▶ [Work required]
Reproduce nothing but the lines from the one containing "X1076960Y374142D03*" to the end of the records below, each exactly as written.

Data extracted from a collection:
BEGIN
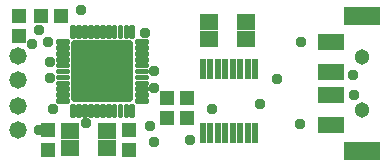
<source format=gbr>
G04 EAGLE Gerber RS-274X export*
G75*
%MOMM*%
%FSLAX34Y34*%
%LPD*%
%INSoldermask Top*%
%IPPOS*%
%AMOC8*
5,1,8,0,0,1.08239X$1,22.5*%
G01*
%ADD10R,1.303200X1.203200*%
%ADD11R,1.203200X1.303200*%
%ADD12C,0.686816*%
%ADD13C,0.276759*%
%ADD14R,1.503200X1.403200*%
%ADD15C,1.473200*%
%ADD16R,0.553200X1.753200*%
%ADD17R,3.099250X1.596491*%
%ADD18R,3.098481X1.609400*%
%ADD19R,2.203200X1.403200*%
%ADD20C,1.303200*%
%ADD21C,1.203200*%
%ADD22C,0.959600*%


D10*
X984640Y467360D03*
X1001640Y467360D03*
D11*
X966470Y466970D03*
X966470Y449970D03*
D12*
X1013592Y397388D02*
X1059556Y397388D01*
X1013592Y397388D02*
X1013592Y443352D01*
X1059556Y443352D01*
X1059556Y397388D01*
X1059556Y403913D02*
X1013592Y403913D01*
X1013592Y410438D02*
X1059556Y410438D01*
X1059556Y416963D02*
X1013592Y416963D01*
X1013592Y423488D02*
X1059556Y423488D01*
X1059556Y430013D02*
X1013592Y430013D01*
X1013592Y436538D02*
X1059556Y436538D01*
X1059556Y443063D02*
X1013592Y443063D01*
D13*
X1007706Y446502D02*
X998442Y446502D01*
X1007706Y446502D02*
X1007706Y444238D01*
X998442Y444238D01*
X998442Y446502D01*
X998442Y441502D02*
X1007706Y441502D01*
X1007706Y439238D01*
X998442Y439238D01*
X998442Y441502D01*
X998442Y436502D02*
X1007706Y436502D01*
X1007706Y434238D01*
X998442Y434238D01*
X998442Y436502D01*
X998442Y431502D02*
X1007706Y431502D01*
X1007706Y429238D01*
X998442Y429238D01*
X998442Y431502D01*
X998442Y426502D02*
X1007706Y426502D01*
X1007706Y424238D01*
X998442Y424238D01*
X998442Y426502D01*
X998442Y421502D02*
X1007706Y421502D01*
X1007706Y419238D01*
X998442Y419238D01*
X998442Y421502D01*
X998442Y416502D02*
X1007706Y416502D01*
X1007706Y414238D01*
X998442Y414238D01*
X998442Y416502D01*
X998442Y411502D02*
X1007706Y411502D01*
X1007706Y409238D01*
X998442Y409238D01*
X998442Y411502D01*
X998442Y406502D02*
X1007706Y406502D01*
X1007706Y404238D01*
X998442Y404238D01*
X998442Y406502D01*
X998442Y401502D02*
X1007706Y401502D01*
X1007706Y399238D01*
X998442Y399238D01*
X998442Y401502D01*
X998442Y396502D02*
X1007706Y396502D01*
X1007706Y394238D01*
X998442Y394238D01*
X998442Y396502D01*
X1010442Y391502D02*
X1010442Y382238D01*
X1010442Y391502D02*
X1012706Y391502D01*
X1012706Y382238D01*
X1010442Y382238D01*
X1010442Y384868D02*
X1012706Y384868D01*
X1012706Y387498D02*
X1010442Y387498D01*
X1010442Y390128D02*
X1012706Y390128D01*
X1015442Y391502D02*
X1015442Y382238D01*
X1015442Y391502D02*
X1017706Y391502D01*
X1017706Y382238D01*
X1015442Y382238D01*
X1015442Y384868D02*
X1017706Y384868D01*
X1017706Y387498D02*
X1015442Y387498D01*
X1015442Y390128D02*
X1017706Y390128D01*
X1020442Y391502D02*
X1020442Y382238D01*
X1020442Y391502D02*
X1022706Y391502D01*
X1022706Y382238D01*
X1020442Y382238D01*
X1020442Y384868D02*
X1022706Y384868D01*
X1022706Y387498D02*
X1020442Y387498D01*
X1020442Y390128D02*
X1022706Y390128D01*
X1025442Y391502D02*
X1025442Y382238D01*
X1025442Y391502D02*
X1027706Y391502D01*
X1027706Y382238D01*
X1025442Y382238D01*
X1025442Y384868D02*
X1027706Y384868D01*
X1027706Y387498D02*
X1025442Y387498D01*
X1025442Y390128D02*
X1027706Y390128D01*
X1030442Y391502D02*
X1030442Y382238D01*
X1030442Y391502D02*
X1032706Y391502D01*
X1032706Y382238D01*
X1030442Y382238D01*
X1030442Y384868D02*
X1032706Y384868D01*
X1032706Y387498D02*
X1030442Y387498D01*
X1030442Y390128D02*
X1032706Y390128D01*
X1035442Y391502D02*
X1035442Y382238D01*
X1035442Y391502D02*
X1037706Y391502D01*
X1037706Y382238D01*
X1035442Y382238D01*
X1035442Y384868D02*
X1037706Y384868D01*
X1037706Y387498D02*
X1035442Y387498D01*
X1035442Y390128D02*
X1037706Y390128D01*
X1040442Y391502D02*
X1040442Y382238D01*
X1040442Y391502D02*
X1042706Y391502D01*
X1042706Y382238D01*
X1040442Y382238D01*
X1040442Y384868D02*
X1042706Y384868D01*
X1042706Y387498D02*
X1040442Y387498D01*
X1040442Y390128D02*
X1042706Y390128D01*
X1045442Y391502D02*
X1045442Y382238D01*
X1045442Y391502D02*
X1047706Y391502D01*
X1047706Y382238D01*
X1045442Y382238D01*
X1045442Y384868D02*
X1047706Y384868D01*
X1047706Y387498D02*
X1045442Y387498D01*
X1045442Y390128D02*
X1047706Y390128D01*
X1050442Y391502D02*
X1050442Y382238D01*
X1050442Y391502D02*
X1052706Y391502D01*
X1052706Y382238D01*
X1050442Y382238D01*
X1050442Y384868D02*
X1052706Y384868D01*
X1052706Y387498D02*
X1050442Y387498D01*
X1050442Y390128D02*
X1052706Y390128D01*
X1055442Y391502D02*
X1055442Y382238D01*
X1055442Y391502D02*
X1057706Y391502D01*
X1057706Y382238D01*
X1055442Y382238D01*
X1055442Y384868D02*
X1057706Y384868D01*
X1057706Y387498D02*
X1055442Y387498D01*
X1055442Y390128D02*
X1057706Y390128D01*
X1060442Y391502D02*
X1060442Y382238D01*
X1060442Y391502D02*
X1062706Y391502D01*
X1062706Y382238D01*
X1060442Y382238D01*
X1060442Y384868D02*
X1062706Y384868D01*
X1062706Y387498D02*
X1060442Y387498D01*
X1060442Y390128D02*
X1062706Y390128D01*
X1065442Y394238D02*
X1074706Y394238D01*
X1065442Y394238D02*
X1065442Y396502D01*
X1074706Y396502D01*
X1074706Y394238D01*
X1074706Y399238D02*
X1065442Y399238D01*
X1065442Y401502D01*
X1074706Y401502D01*
X1074706Y399238D01*
X1074706Y404238D02*
X1065442Y404238D01*
X1065442Y406502D01*
X1074706Y406502D01*
X1074706Y404238D01*
X1074706Y409238D02*
X1065442Y409238D01*
X1065442Y411502D01*
X1074706Y411502D01*
X1074706Y409238D01*
X1074706Y414238D02*
X1065442Y414238D01*
X1065442Y416502D01*
X1074706Y416502D01*
X1074706Y414238D01*
X1074706Y419238D02*
X1065442Y419238D01*
X1065442Y421502D01*
X1074706Y421502D01*
X1074706Y419238D01*
X1074706Y424238D02*
X1065442Y424238D01*
X1065442Y426502D01*
X1074706Y426502D01*
X1074706Y424238D01*
X1074706Y429238D02*
X1065442Y429238D01*
X1065442Y431502D01*
X1074706Y431502D01*
X1074706Y429238D01*
X1074706Y434238D02*
X1065442Y434238D01*
X1065442Y436502D01*
X1074706Y436502D01*
X1074706Y434238D01*
X1074706Y439238D02*
X1065442Y439238D01*
X1065442Y441502D01*
X1074706Y441502D01*
X1074706Y439238D01*
X1074706Y444238D02*
X1065442Y444238D01*
X1065442Y446502D01*
X1074706Y446502D01*
X1074706Y444238D01*
X1062706Y449238D02*
X1062706Y458502D01*
X1062706Y449238D02*
X1060442Y449238D01*
X1060442Y458502D01*
X1062706Y458502D01*
X1062706Y451868D02*
X1060442Y451868D01*
X1060442Y454498D02*
X1062706Y454498D01*
X1062706Y457128D02*
X1060442Y457128D01*
X1057706Y458502D02*
X1057706Y449238D01*
X1055442Y449238D01*
X1055442Y458502D01*
X1057706Y458502D01*
X1057706Y451868D02*
X1055442Y451868D01*
X1055442Y454498D02*
X1057706Y454498D01*
X1057706Y457128D02*
X1055442Y457128D01*
X1052706Y458502D02*
X1052706Y449238D01*
X1050442Y449238D01*
X1050442Y458502D01*
X1052706Y458502D01*
X1052706Y451868D02*
X1050442Y451868D01*
X1050442Y454498D02*
X1052706Y454498D01*
X1052706Y457128D02*
X1050442Y457128D01*
X1047706Y458502D02*
X1047706Y449238D01*
X1045442Y449238D01*
X1045442Y458502D01*
X1047706Y458502D01*
X1047706Y451868D02*
X1045442Y451868D01*
X1045442Y454498D02*
X1047706Y454498D01*
X1047706Y457128D02*
X1045442Y457128D01*
X1042706Y458502D02*
X1042706Y449238D01*
X1040442Y449238D01*
X1040442Y458502D01*
X1042706Y458502D01*
X1042706Y451868D02*
X1040442Y451868D01*
X1040442Y454498D02*
X1042706Y454498D01*
X1042706Y457128D02*
X1040442Y457128D01*
X1037706Y458502D02*
X1037706Y449238D01*
X1035442Y449238D01*
X1035442Y458502D01*
X1037706Y458502D01*
X1037706Y451868D02*
X1035442Y451868D01*
X1035442Y454498D02*
X1037706Y454498D01*
X1037706Y457128D02*
X1035442Y457128D01*
X1032706Y458502D02*
X1032706Y449238D01*
X1030442Y449238D01*
X1030442Y458502D01*
X1032706Y458502D01*
X1032706Y451868D02*
X1030442Y451868D01*
X1030442Y454498D02*
X1032706Y454498D01*
X1032706Y457128D02*
X1030442Y457128D01*
X1027706Y458502D02*
X1027706Y449238D01*
X1025442Y449238D01*
X1025442Y458502D01*
X1027706Y458502D01*
X1027706Y451868D02*
X1025442Y451868D01*
X1025442Y454498D02*
X1027706Y454498D01*
X1027706Y457128D02*
X1025442Y457128D01*
X1022706Y458502D02*
X1022706Y449238D01*
X1020442Y449238D01*
X1020442Y458502D01*
X1022706Y458502D01*
X1022706Y451868D02*
X1020442Y451868D01*
X1020442Y454498D02*
X1022706Y454498D01*
X1022706Y457128D02*
X1020442Y457128D01*
X1017706Y458502D02*
X1017706Y449238D01*
X1015442Y449238D01*
X1015442Y458502D01*
X1017706Y458502D01*
X1017706Y451868D02*
X1015442Y451868D01*
X1015442Y454498D02*
X1017706Y454498D01*
X1017706Y457128D02*
X1015442Y457128D01*
X1012706Y458502D02*
X1012706Y449238D01*
X1010442Y449238D01*
X1010442Y458502D01*
X1012706Y458502D01*
X1012706Y451868D02*
X1010442Y451868D01*
X1010442Y454498D02*
X1012706Y454498D01*
X1012706Y457128D02*
X1010442Y457128D01*
D14*
X1040390Y369204D03*
X1009390Y369204D03*
X1009390Y355204D03*
X1040390Y355204D03*
D15*
X965200Y370840D03*
D11*
X1108066Y397510D03*
X1091066Y397510D03*
X1091320Y381000D03*
X1108320Y381000D03*
D16*
X1134241Y368020D03*
X1140591Y368020D03*
X1146941Y368020D03*
X1153291Y368020D03*
X1153291Y422020D03*
X1146941Y422020D03*
X1140591Y422020D03*
X1134241Y422020D03*
X1121541Y368020D03*
X1127891Y368020D03*
X1165991Y422020D03*
X1159641Y422020D03*
X1159641Y368020D03*
X1165991Y368020D03*
X1127891Y422020D03*
X1121541Y422020D03*
D14*
X1158246Y461660D03*
X1127246Y461660D03*
X1127246Y447660D03*
X1158246Y447660D03*
D17*
X1256604Y352982D03*
D18*
X1256608Y467047D03*
D19*
X1230600Y400000D03*
X1230600Y420000D03*
X1230600Y375000D03*
X1230600Y445000D03*
D20*
X1256600Y432500D03*
X1256600Y387500D03*
D21*
X1256600Y467000D03*
X1256600Y353000D03*
D10*
X1059180Y370450D03*
X1059180Y353450D03*
X990600Y353450D03*
X990600Y370450D03*
D15*
X965200Y433070D03*
X965200Y412750D03*
X965200Y391160D03*
D22*
X994918Y387858D03*
X982980Y370332D03*
X976884Y443484D03*
X1076960Y374142D03*
X1203960Y375920D03*
X1018540Y422910D03*
X1018540Y438150D03*
X1037590Y422910D03*
X1055370Y422910D03*
X1028700Y411480D03*
X1046480Y411480D03*
X1036320Y401320D03*
X1055370Y401320D03*
X1052830Y438150D03*
X1036320Y438150D03*
X1250070Y400440D03*
X992124Y414528D03*
X1022604Y376428D03*
X1072896Y452628D03*
X990600Y445008D03*
X1204468Y445262D03*
X1080770Y406400D03*
X1018540Y472440D03*
X1248800Y417440D03*
X982980Y454914D03*
X1080770Y360426D03*
X992124Y428244D03*
X1080516Y420624D03*
X1184656Y413766D03*
X1169924Y392430D03*
X1111250Y362204D03*
X1129284Y388366D03*
M02*

</source>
END
▶ [Result of the task]
X1076960Y374142D03*
X1203960Y375920D03*
X1018540Y422910D03*
X1018540Y438150D03*
X1037590Y422910D03*
X1055370Y422910D03*
X1028700Y411480D03*
X1046480Y411480D03*
X1036320Y401320D03*
X1055370Y401320D03*
X1052830Y438150D03*
X1036320Y438150D03*
X1250070Y400440D03*
X992124Y414528D03*
X1022604Y376428D03*
X1072896Y452628D03*
X990600Y445008D03*
X1204468Y445262D03*
X1080770Y406400D03*
X1018540Y472440D03*
X1248800Y417440D03*
X982980Y454914D03*
X1080770Y360426D03*
X992124Y428244D03*
X1080516Y420624D03*
X1184656Y413766D03*
X1169924Y392430D03*
X1111250Y362204D03*
X1129284Y388366D03*
M02*

</source>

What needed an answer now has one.